MSRB officials would not name the ATS’, saying they voluntarily provided pre- and post-trade data, including request for quote (RFQ) data or bids and offers wanted, live quotes and associated transaction data.

An ATS is an electronic trading system that provides a venue for matching the buy and sell orders of its participants, which can opt to remain anonymous in quotes. Most ATS’ are regulated as broker-dealers under the Securities Exchange Act of 1934 and the SEC’s Regulation ATS, adopted in 1998.

Pre-trade information is defined in the report as that which would indicate the size and price of prospective trading interest in specific muni securities. The access to this type of information is limited to market professionals and some data may only be available to market professionals involved in potential trades.

The report found, among other things, that the median difference in prices between customers buying munis in the market and the best offer quote on the ATS’ at the time of trade was 75 basis points, or $7.50.

The median difference in prices between customers selling munis in the market and the best offer quote on the ATS’ at the time of trade was 73 basis points or $7.30, it found.

On average interdealer trades occurred at the best offer price, according to the report.

Wu, who authored the report along with MSRB Chief Market Structure Officer John Bagley and Director of Research Marcelo Vieira, plans to present its findings at the Securities and Exchange Commission’s Fixed Income Market Structure Advisory Committee meeting Monday.

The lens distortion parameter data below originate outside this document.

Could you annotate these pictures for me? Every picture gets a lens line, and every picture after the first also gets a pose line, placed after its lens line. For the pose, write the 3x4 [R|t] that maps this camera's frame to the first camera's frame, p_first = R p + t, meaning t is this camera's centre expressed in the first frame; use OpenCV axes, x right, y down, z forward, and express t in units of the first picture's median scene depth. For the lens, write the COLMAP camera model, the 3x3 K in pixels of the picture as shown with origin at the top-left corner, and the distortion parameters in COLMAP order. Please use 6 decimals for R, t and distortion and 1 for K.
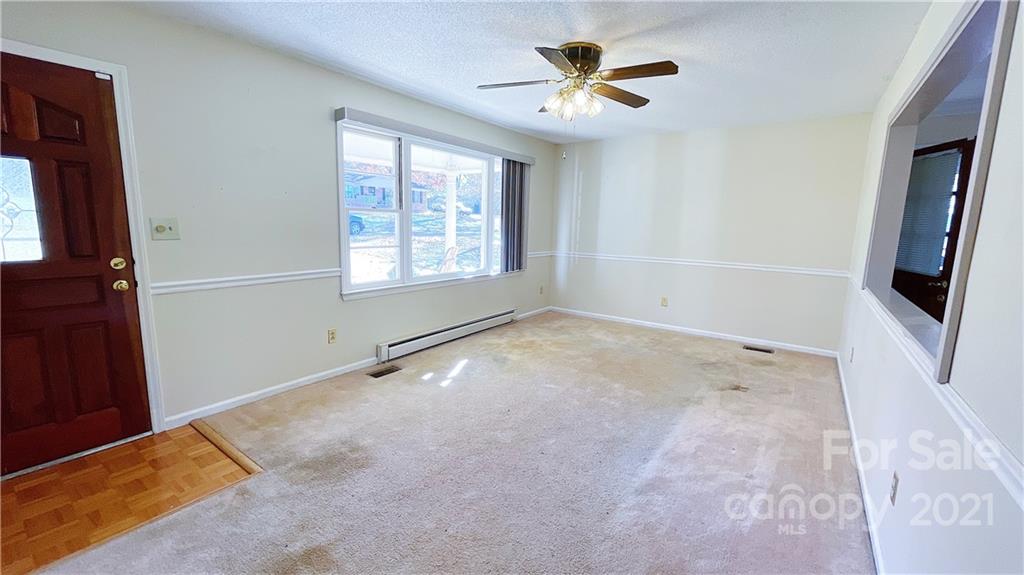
lens RADIAL K [[414.7, 0, 513.7], [0, 414.7, 284.2], [0, 0, 1]] dist [-0.001593, -0.000454]
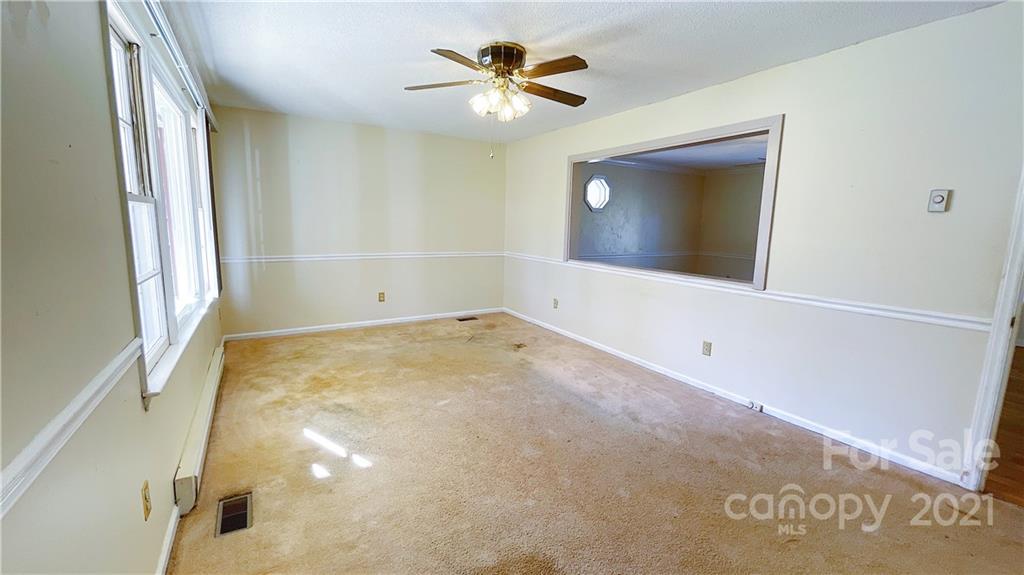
lens RADIAL K [[414.7, 0, 513.7], [0, 414.7, 284.2], [0, 0, 1]] dist [-0.001593, -0.000454]
pose [[0.392353, -0.154071, 0.906819, -0.573894], [0.125399, 0.985627, 0.113204, -0.084846], [-0.911227, 0.069299, 0.406034, 0.425863]]
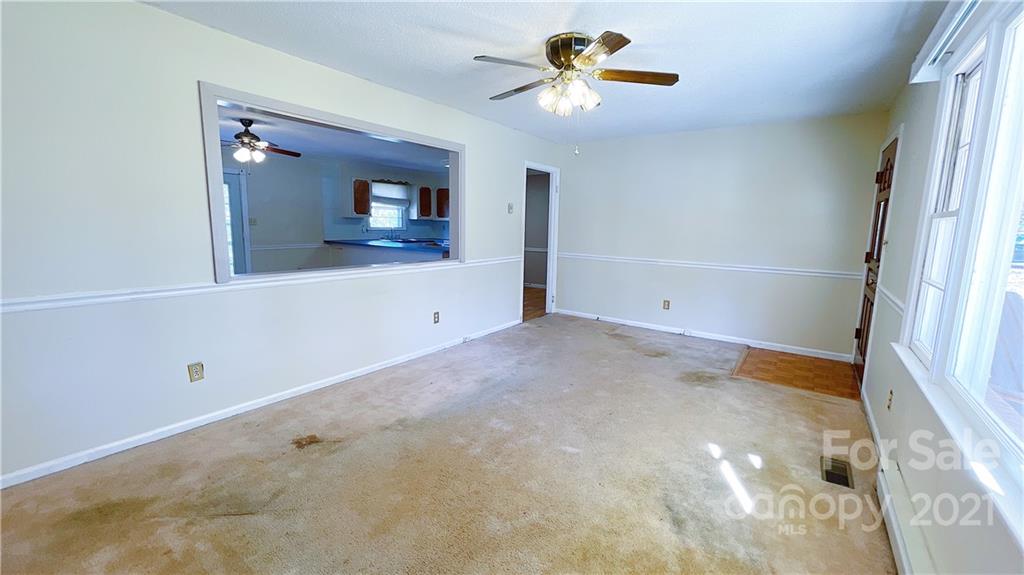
lens RADIAL K [[414.7, 0, 513.7], [0, 414.7, 284.2], [0, 0, 1]] dist [-0.001593, -0.000454]
pose [[-0.998746, -0.050049, 0.000778, 0.183903], [-0.047653, 0.955477, 0.291193, -0.213013], [-0.015318, 0.290791, -0.956664, 1.455234]]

But he said more study is needed to make any definitive conclusions because of changes that have occurred since the 2015 data was examined. Today, there are more users of ATS’ including algorithmic traders and Institutional investors, as opposed to mostly broker-dealers in the past, he said.

The board is discussing the report and the need for further study of ATS data as its meeting here this week, an MSRB spokesperson said.

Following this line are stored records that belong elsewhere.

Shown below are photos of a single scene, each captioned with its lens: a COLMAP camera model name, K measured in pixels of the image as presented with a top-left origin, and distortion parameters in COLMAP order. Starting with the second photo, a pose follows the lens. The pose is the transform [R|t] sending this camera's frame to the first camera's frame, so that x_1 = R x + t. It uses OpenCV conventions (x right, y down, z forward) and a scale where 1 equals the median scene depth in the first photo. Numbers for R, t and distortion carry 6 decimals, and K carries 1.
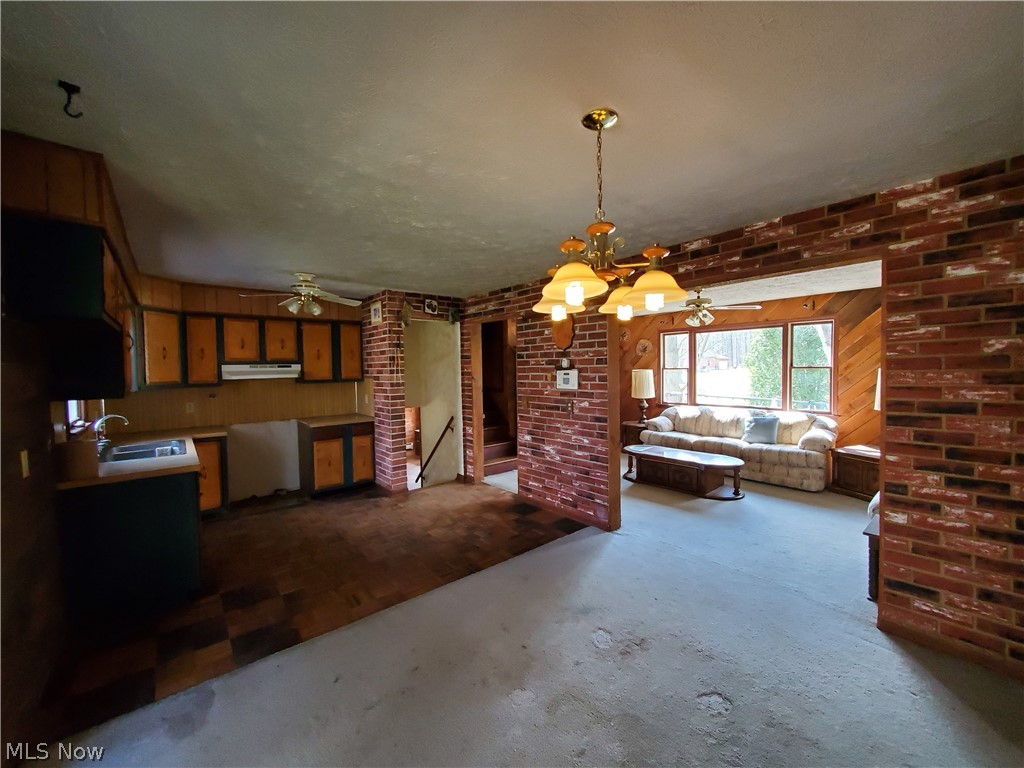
lens RADIAL K [[407.3, 0, 512.0], [0, 407.3, 384.0], [0, 0, 1]] dist [0.001218, -0.000051]
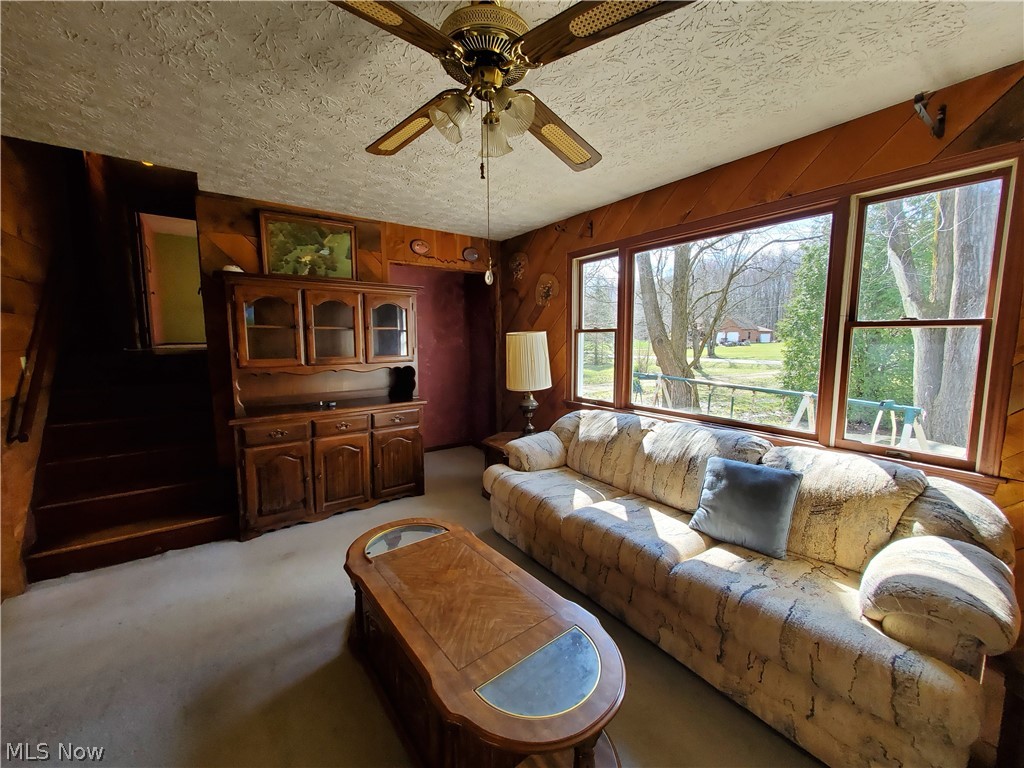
lens RADIAL K [[407.3, 0, 512.0], [0, 407.3, 384.0], [0, 0, 1]] dist [0.001218, -0.000051]
pose [[0.996632, 0.021678, -0.079083, 0.564145], [-0.015996, 0.997291, 0.071796, -0.012976], [0.080425, -0.070289, 0.994279, 0.830592]]
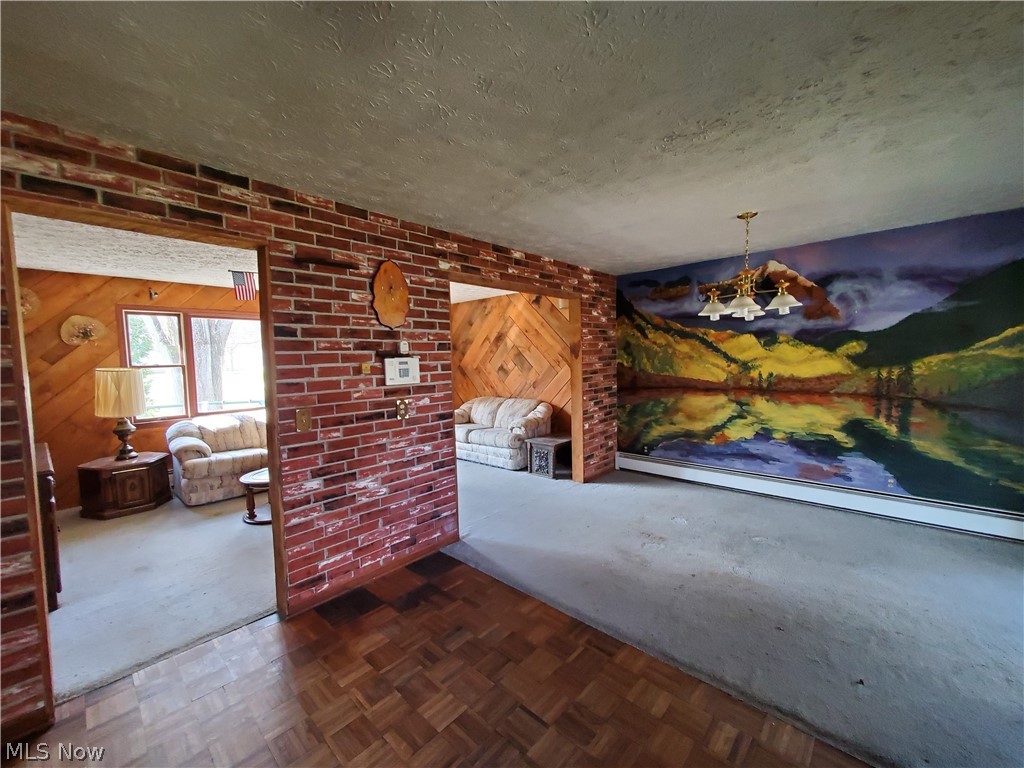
lens RADIAL K [[407.3, 0, 512.0], [0, 407.3, 384.0], [0, 0, 1]] dist [0.001218, -0.000051]
pose [[-0.132057, -0.045789, 0.990184, -0.556448], [0.064747, 0.996401, 0.054712, -0.013863], [-0.989125, 0.071337, -0.128617, 0.851957]]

The report found that almost 70% of the all the trades in the muni market reported to the MSRB had a live offer quote, that is a quote available to ATS participants, on at least one or both ATS at the time of a trade execution.

Most live quotes were offer quotes to sell, as opposed to bid quotes to buy.

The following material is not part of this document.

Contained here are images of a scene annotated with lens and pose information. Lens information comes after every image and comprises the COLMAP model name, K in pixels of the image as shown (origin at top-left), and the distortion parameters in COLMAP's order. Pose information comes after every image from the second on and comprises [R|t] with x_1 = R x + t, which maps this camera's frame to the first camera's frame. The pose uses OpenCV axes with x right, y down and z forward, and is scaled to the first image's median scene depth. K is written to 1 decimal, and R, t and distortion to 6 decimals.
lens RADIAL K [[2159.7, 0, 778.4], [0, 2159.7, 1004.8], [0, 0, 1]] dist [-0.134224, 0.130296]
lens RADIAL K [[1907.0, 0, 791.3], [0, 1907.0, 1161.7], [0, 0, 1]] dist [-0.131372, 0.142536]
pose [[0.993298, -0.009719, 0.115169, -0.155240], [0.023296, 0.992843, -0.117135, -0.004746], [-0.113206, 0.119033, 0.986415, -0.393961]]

Over 90% of muni bonds with quotes had only one or two offer quotes on each ATS at any given time, according to the report.

Requests for quotes received a median of three responses, it said.

Seventy-five percent of RFQ’s did not result in a trade, the report found.

The report follows a concept release that MSRB published in July 2013 seeking comments on the potential benefits and burdens of providing pre-trade pricing information on a voluntary basis to be disseminated to the public through the MSRB’s EMMA website. Some commenters said this information is critically needed while others said it should not be provided because of questions of validity and that it could be confusing.

The concept release was published after the MSRB published a Long-Range Plan for Market Transparency Products in January 2012 that envisioned a new real-time central transparency platform that would over time evolve to become a venue to provide universal public access to pre-trade, concurrent/real-time and post-trade pricing information across the muni market.

The Government Accountability Office also issued a report in 2012 that found the lack of access to pre-trade pricing information in the form of bids and offers was a key barrier to individual investors independently assessing the quality of bids and offers they received from their dealers.